Dieses Mal kamen auf dem Stephanplatz gut 800 Menschen zu einer Kundgebung zusammen, die Güzey Israel angemeldet hatte. Sie zählt zu den führenden Köpfen der Querdenken-Bewegung in der Region.
Anti-Corona-Demonstranten halten sich in Karlsruhe nicht an Maskenpflicht
Im Messengerdienst Telegram hatte es noch am Nachmittag Diskussionen um die Veranstaltung gegeben. Einige kritisierten die Anmeldung und sprachen sich für unangemeldete „Spaziergänge“ aus.
Die sind allerdings in Karlsruhe weiterhin per Allgemeinverfügung verboten. „Hört auf, eine Spaltung reinzubringen“, sagte Israel in einem Telegram-Video am Nachmittag. Ein „Spaziergang“ bringe nur „Unschuldige in (polizeiliche, Anm. d. Red.) Maßnahmen“.

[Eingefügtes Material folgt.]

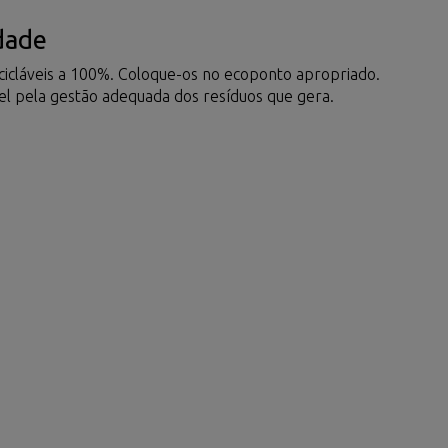
dade
ecicláveis a 100%. Coloque-os no ecoponto apropriado.
vel pela gestão adequada dos resíduos que gera.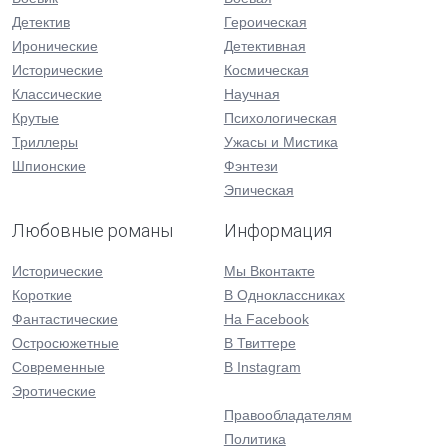
Детектив
Героическая
Иронические
Детективная
Исторические
Космическая
Классические
Научная
Крутые
Психологическая
Триллеры
Ужасы и Мистика
Шпионские
Фэнтези
Эпическая
Любовные романы
Информация
Исторические
Мы Вконтакте
Короткие
В Одноклассниках
Фантастические
На Facebook
Остросюжетные
В Твиттере
Современные
В Instagram
Эротические
Правообладателям
Политика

Kurz nach 18 Uhr rückte Israel hinter der Postgalerie nochmal die Musikbox für Durchsagen zurecht. Dann verlas der Versammlungsleiter die Auflagen.
Den Hinweis zur Maskenpflicht ignorierte allerdings der größte Teil der Demonstranten am Rest des Abends. Auch dass der Mund-Nasen-Schutz zum Benutzen einer Trillerpfeife nicht abgesetzt werden dürfe, führte lediglich zu Gelächter.
Die Polizei ließ die Teilnehmer gewähren. „Manche von uns sind seit 18 Monaten im Widerstand“, rief Güzey Israel in die Runde. „Jetzt kommen viele dazu, die 18 Monate lang alles mitgemacht haben.“ Kurz darauf setzte sich der Demonstrationszug in Bewegung.
Im Zick-Zack-Kurs durch die City
Im Zick-Zack-Kurs ging es für die heterogene Gruppe durch den Innenstadtbereich. Zu einer kleineren Störung kam es direkt am Ludwigsplatz, wo Demonstranten aus der Zero-Covid-Bewegung den Zug mit einem Plakat empfingen.
Vor dem Marktplatz bog die vorgegebene Demonstrationsstrecke auf den Zirkel ab, damit die Teilnehmer der Kundgebungen nicht direkt aufeinandertreffen würden. Die Polizei sicherte mit Motorrädern und Streifenwagen alle Kreuzungen ab. Vom Kronenplatz aus ging es erneut mit verschiedenen Schleifen zurück Richtung Stephanplatz.
Menschenkette mit 400 Teilnehmern auf dem Marktplatz
Auf dem Marktplatz harrten die rund 400 Teilnehmer der Menschenkette bis kurz vor 19 Uhr aus. Ab und an trat jemand ans Mikrofon. „Ich will nicht viel sagen“, ließ etwa Lucy wissen. „Aber weil es zu klein auf meinem Plakat steht: Schwurbler nerven.“ Der im Querdenken-Umfeld regelmäßig bemühte Vergleich mit dem Widerstand gegen das Dritte Reich gehe ihr mächtig gegen den Strich, so die junge Frau.
Gehört hat das vermutlich keiner der Teilnehmer des Demonstrationszuges. Der kam zwei Minuten später in Sichtweite des Marktplatzes auf dem Zirkel vorbei, viele klatschten, nutzten ihre Trillerpfeife oder winkten Richtung Pyramide.
Am Friedrichsplatz traf der Zug auf etwa 15 Gegendemonstranten. Die forderten „Masken auf“ und „Nazis raus“. Zu einer direkten Konfrontation kam es wegen der Polizeipräsenz nicht, der Abend blieb ruhig.